22.214.171.124 Receiving an SMB_COM_TREE_CONNECT_ANDX Request
Requesting Extended Information
If the TREE_CONNECT_ANDX_EXTENDED_RESPONSE is set in the Flags field of the SMB_COM_TREE_CONNECT_ANDX request, then the server MUST respond with the structure specified in section 126.96.36.199.2.
The server MUST populate the SMB_Parameters.Words.OptionalSupport field of the response with a value of Server.Share.OptionalSupport.
The server SHOULD<115> set SMB_UNIQUE_FILE_NAME bit in the OptionalSupport field if Share.ShareFlags contains the SHI1005_FLAGS_ALLOW_NAMESPACE_CACHING constant.
The server MUST calculate the maximal share access rights for the user that requests the tree connect using the following algorithm.
MaxRights = 0x00000000 IF Server.Share.FileSecurity == NULL MaxRights = 0xFFFFFFFF ELSE FOR EACH AccessBit value defined in section 188.8.131.52 Compute access for the user, using Server.Share.FileSecurity and Server.Session.SecurityContext, as described in [MS-DTYP] section 184.108.40.206. IF access was granted MaxRights = MaxRights | AccessBit; END IF END FOR END IF
The computed MaxRights ACCESS_MASK MUST be placed in the SMB_Parameters.Words.MaximalShareAccessRights of the response. The server MUST set TreeConnect.MaximalAccess to MaximalShareAccessRights. If no access is granted for the client on this share, the server MUST fail the request with STATUS_ACCESS_DENIED and MUST increase ServerStatistics.sts0_permerrors by 1.
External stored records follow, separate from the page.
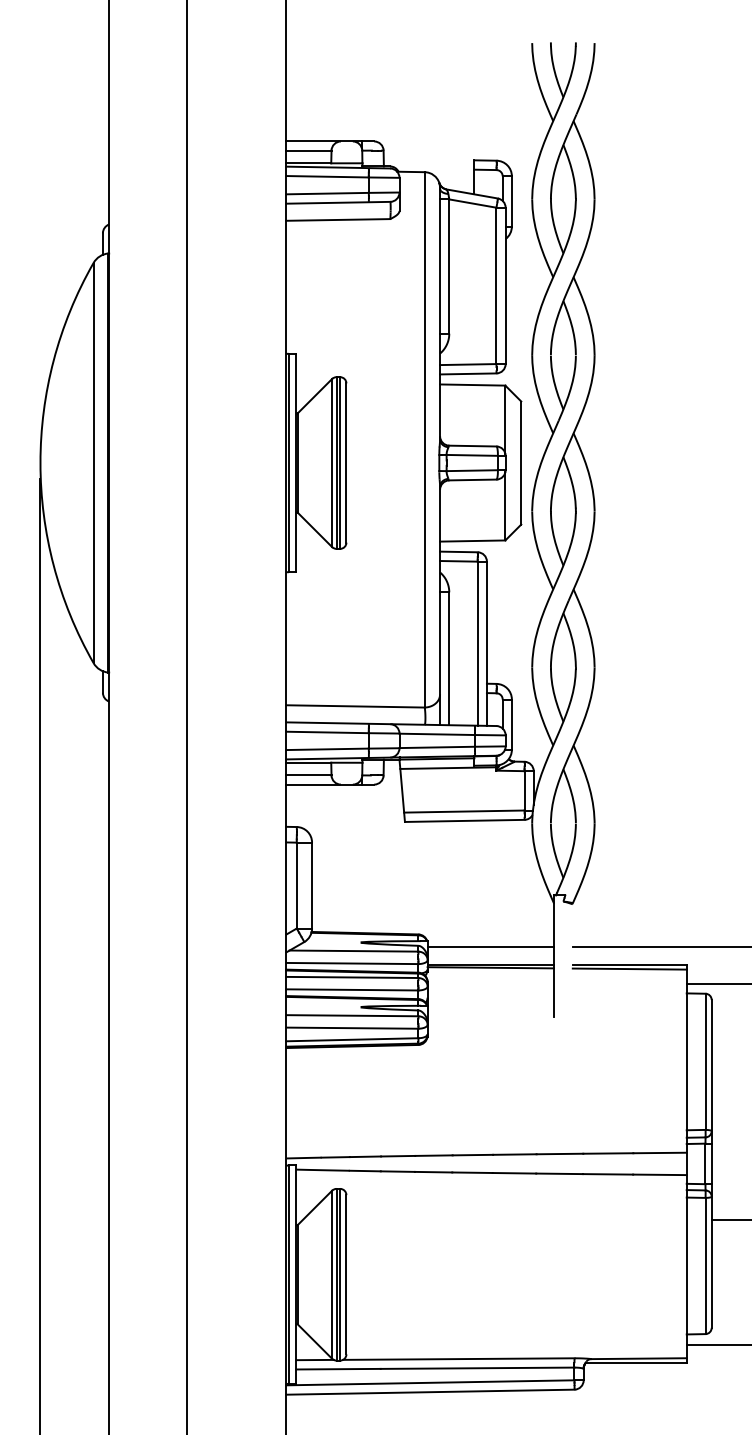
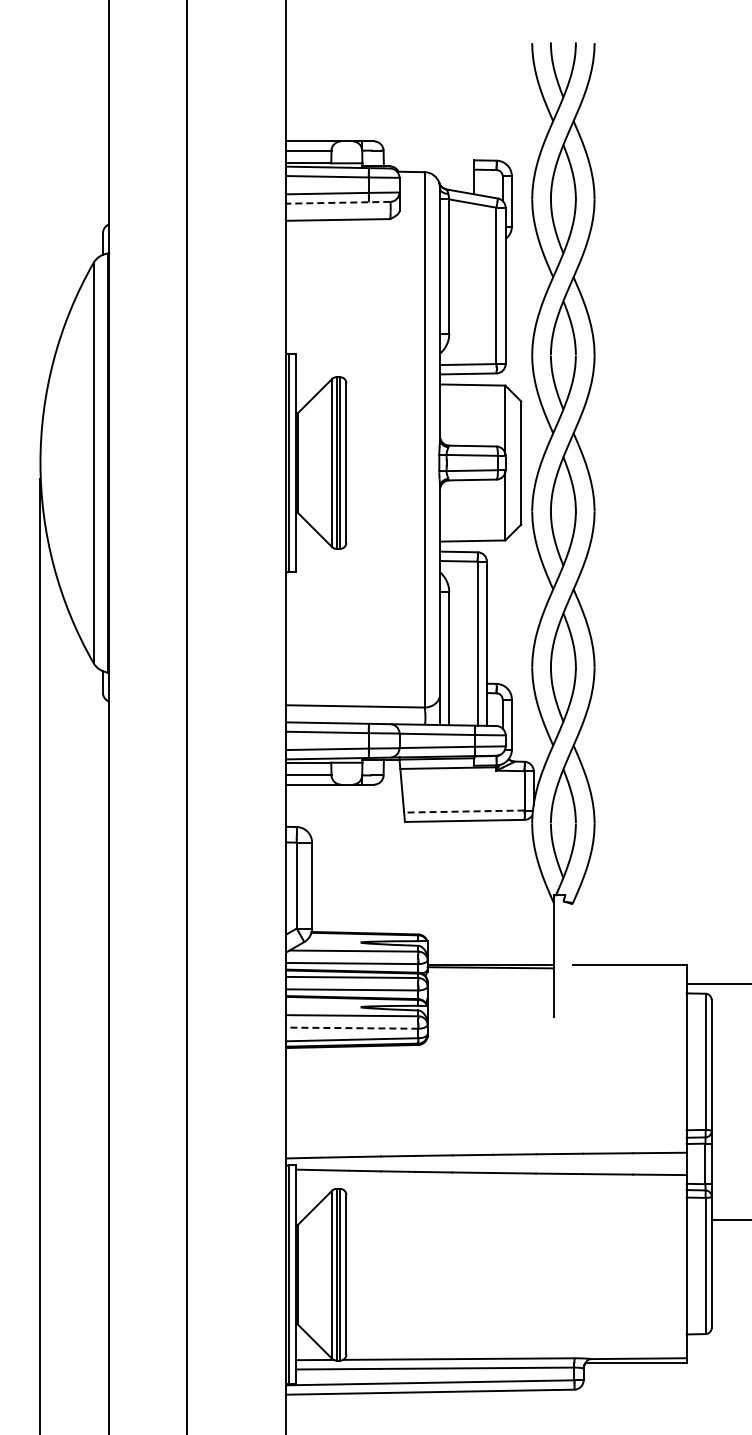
line at (338, 202): solid -> dashed
line at (463, 811): solid -> dashed
line at (490, 946): present -> none
line at (660, 946): present -> none
line at (629, 968): present -> none
line at (352, 1028): solid -> dashed
line at (717, 1344): present -> none
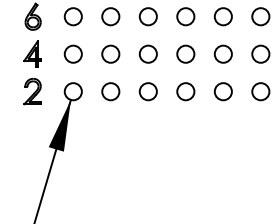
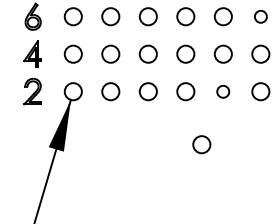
circle at (260, 16) size: 20x20 px -> 14x14 px
circle at (222, 91) size: 20x20 px -> 15x15 px
circle at (201, 144): none -> present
Using the same algorithm, the SMB_Parameters.Words.GuestMaximalAccessRights field of the response SHOULD<116> be set to the calculated highest access rights the guest account has on this share. Instead of using Server.Session.SecurityContext, the server MUST use the guest account's security context. If the system does not support the guest account, then it MUST set GuestMaximalAccessRights to zero.
Session Key Protection
If the client has set the TREE_CONNECT_ANDX_EXTENDED_SIGNATURE bit in the Flags field of the SMB_COM_TREE_CONNECT_ANDX request, then the server MUST hash the session key of the calling user. This protects the key used for signing by making it unavailable to server-side applications.
The one-way hash MUST be performed on the user session key by using the HMAC-MD5 algorithm, as specified in [RFC2104]. The steps are as follows:
Take the 16-byte user session key from Server.Session.SessionKey.
If this is an LM authentication where the session key is only 8 bytes, then zero extend it to 16 bytes.
If the session key is more than 16 bytes, then use only the first 16 bytes.
Calculate the one-way hash as follows:
CALL hmac_md5( SSKeyHash, 256, session key, session key length, digest ) SET user session key = digest
The resulting 16-byte digest is treated as the user's new session key and returned to the caller who requests it. SSKeyHash is the well-known constant array that is described in section 220.127.116.11.
After the session key has been hashed, the server MUST place the hash into Server.Session.SessionKey and set Server.Session.SessionKeyState to Available, which allows applications to query the session key. If the TREE_CONNECT_ANDX_EXTENDED_SIGNATURE bit is not set, then the Server.Session.SessionKey is not changed and Server.Session.SessionKeyState MUST be set to Available.